## What is being asked
All that should appear is the run of lines from the one containing "nose: (514, 335)" through the end of the records, each repeated exactly.

## Input
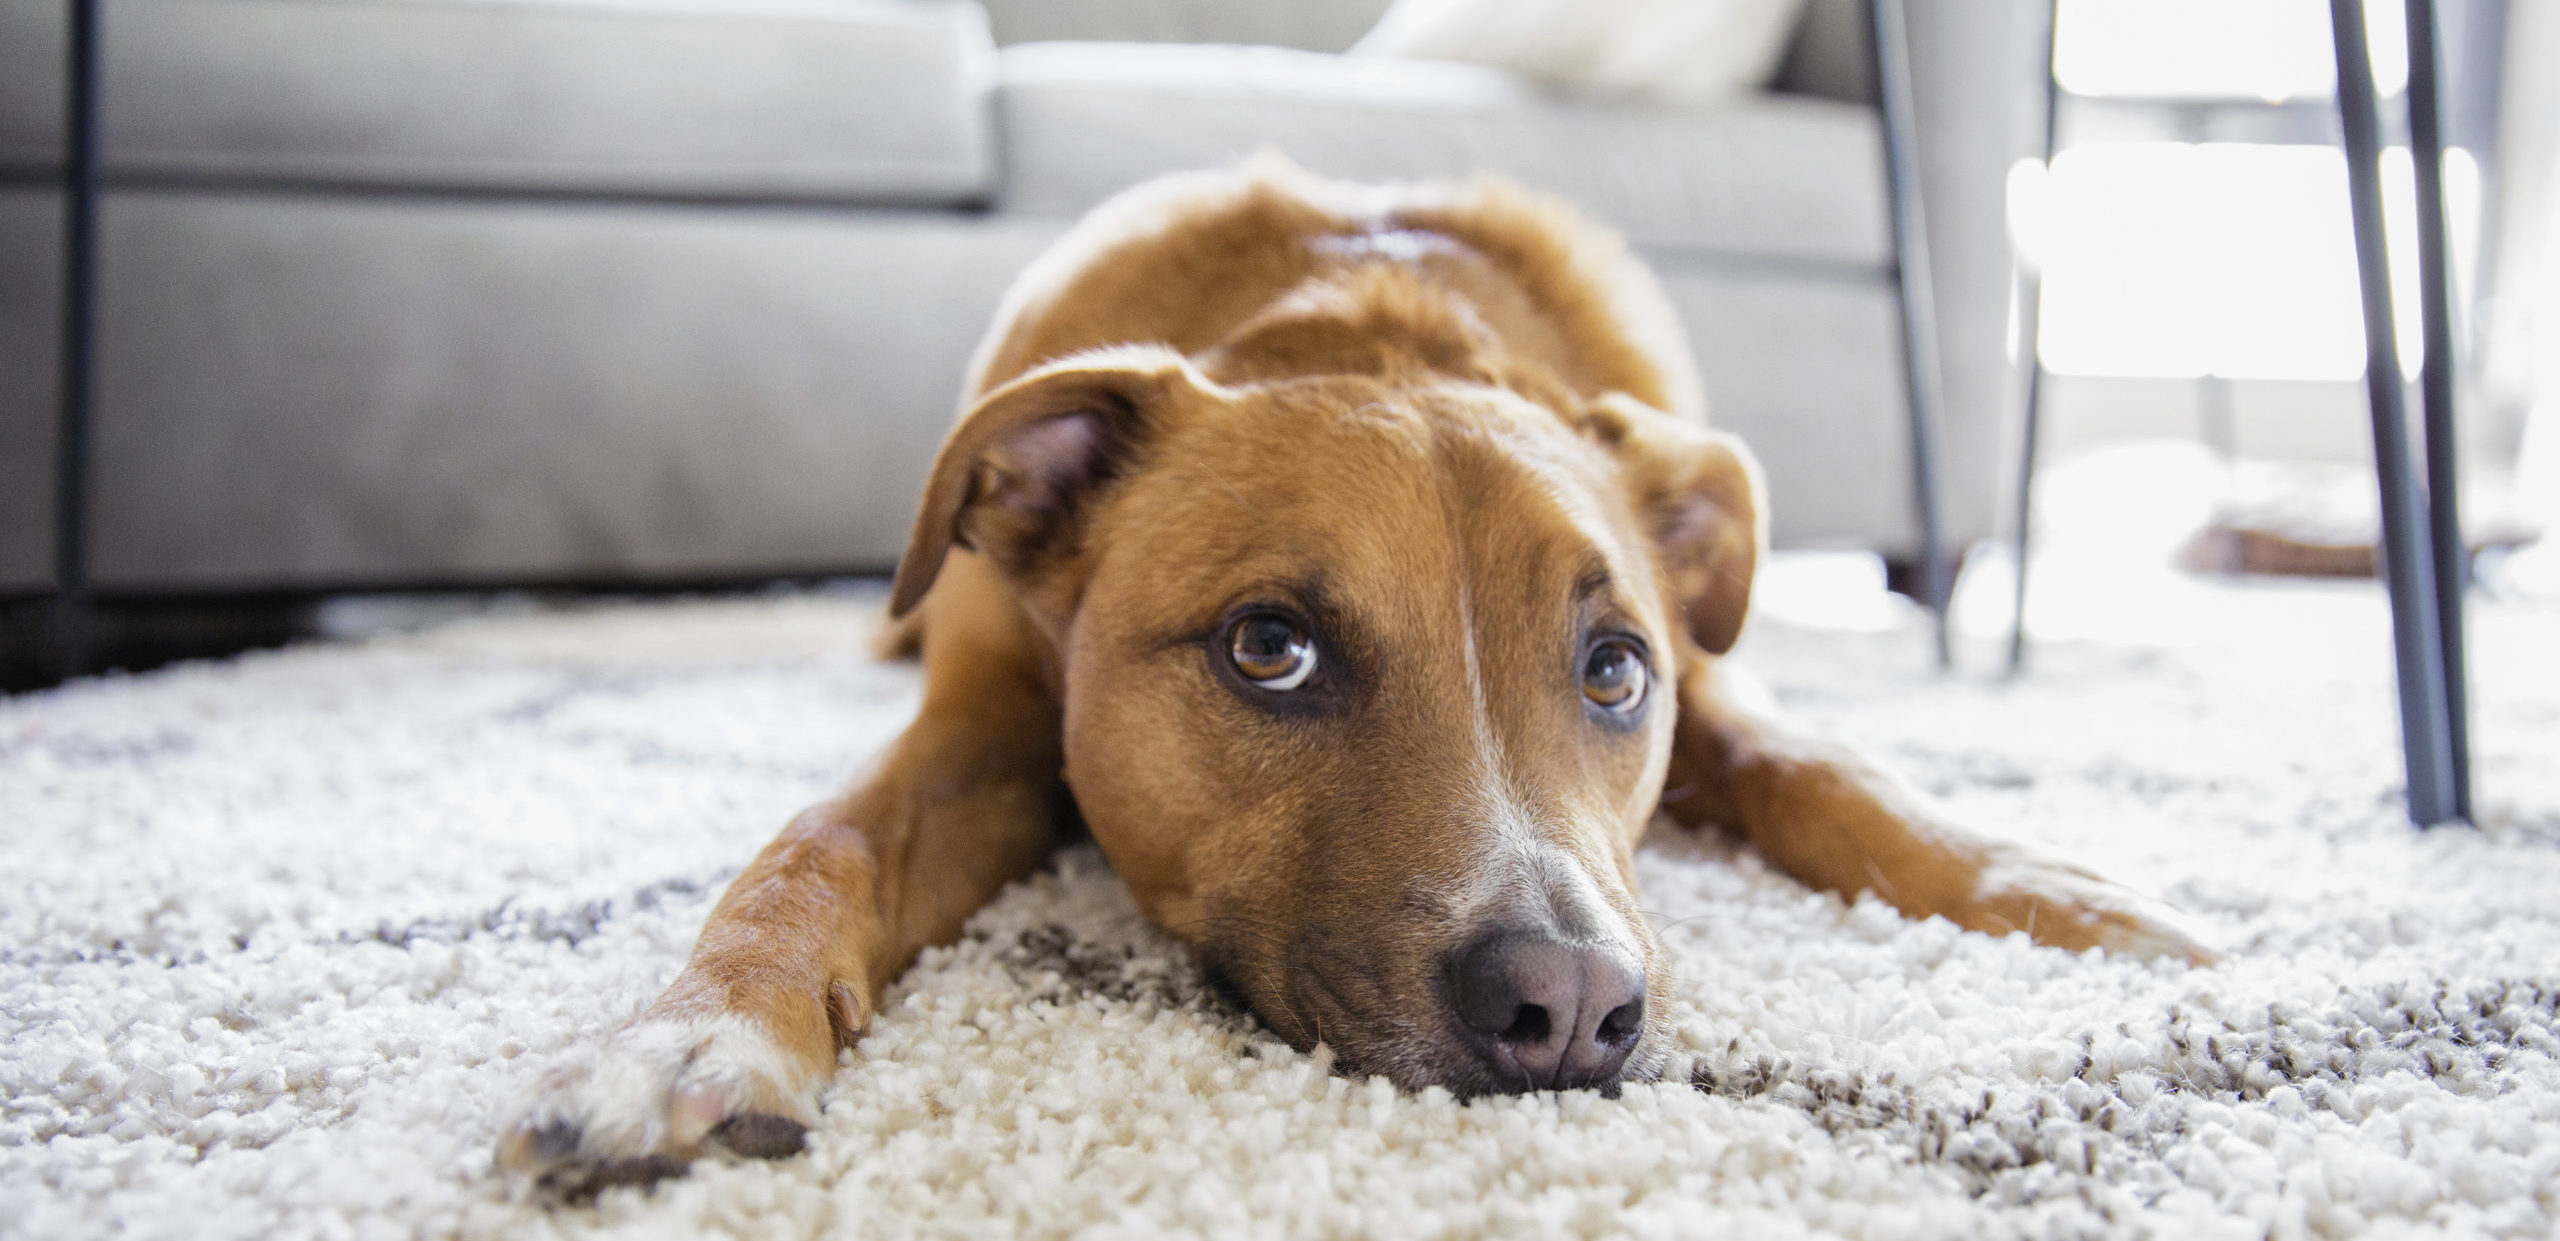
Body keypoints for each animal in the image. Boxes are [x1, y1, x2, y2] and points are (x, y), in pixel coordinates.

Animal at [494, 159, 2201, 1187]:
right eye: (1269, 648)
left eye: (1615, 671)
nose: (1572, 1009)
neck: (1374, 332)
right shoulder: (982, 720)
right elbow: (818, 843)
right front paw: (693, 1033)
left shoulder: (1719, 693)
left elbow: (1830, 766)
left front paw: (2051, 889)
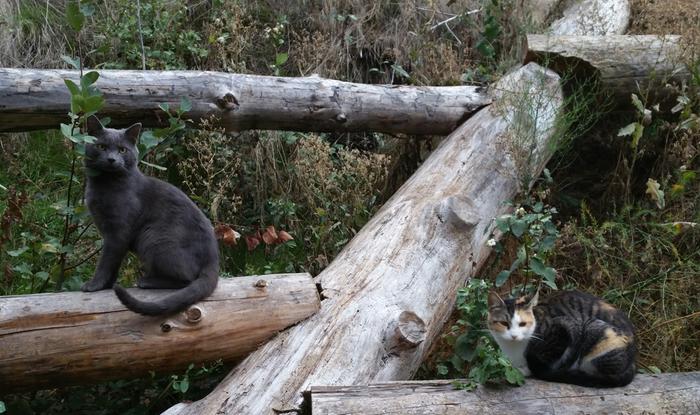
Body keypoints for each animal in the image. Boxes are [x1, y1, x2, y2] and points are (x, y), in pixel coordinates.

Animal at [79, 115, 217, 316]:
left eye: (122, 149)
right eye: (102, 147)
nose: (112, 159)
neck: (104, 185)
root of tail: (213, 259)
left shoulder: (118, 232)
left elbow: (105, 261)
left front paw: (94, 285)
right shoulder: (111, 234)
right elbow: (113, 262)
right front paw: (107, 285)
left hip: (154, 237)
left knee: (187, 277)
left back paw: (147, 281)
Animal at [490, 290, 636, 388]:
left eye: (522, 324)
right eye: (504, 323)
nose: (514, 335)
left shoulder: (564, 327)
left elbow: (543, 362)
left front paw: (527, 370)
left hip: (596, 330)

## Reply
nose: (514, 335)
left shoulder: (564, 327)
left elbow: (543, 362)
left front paw: (527, 370)
left hip: (596, 330)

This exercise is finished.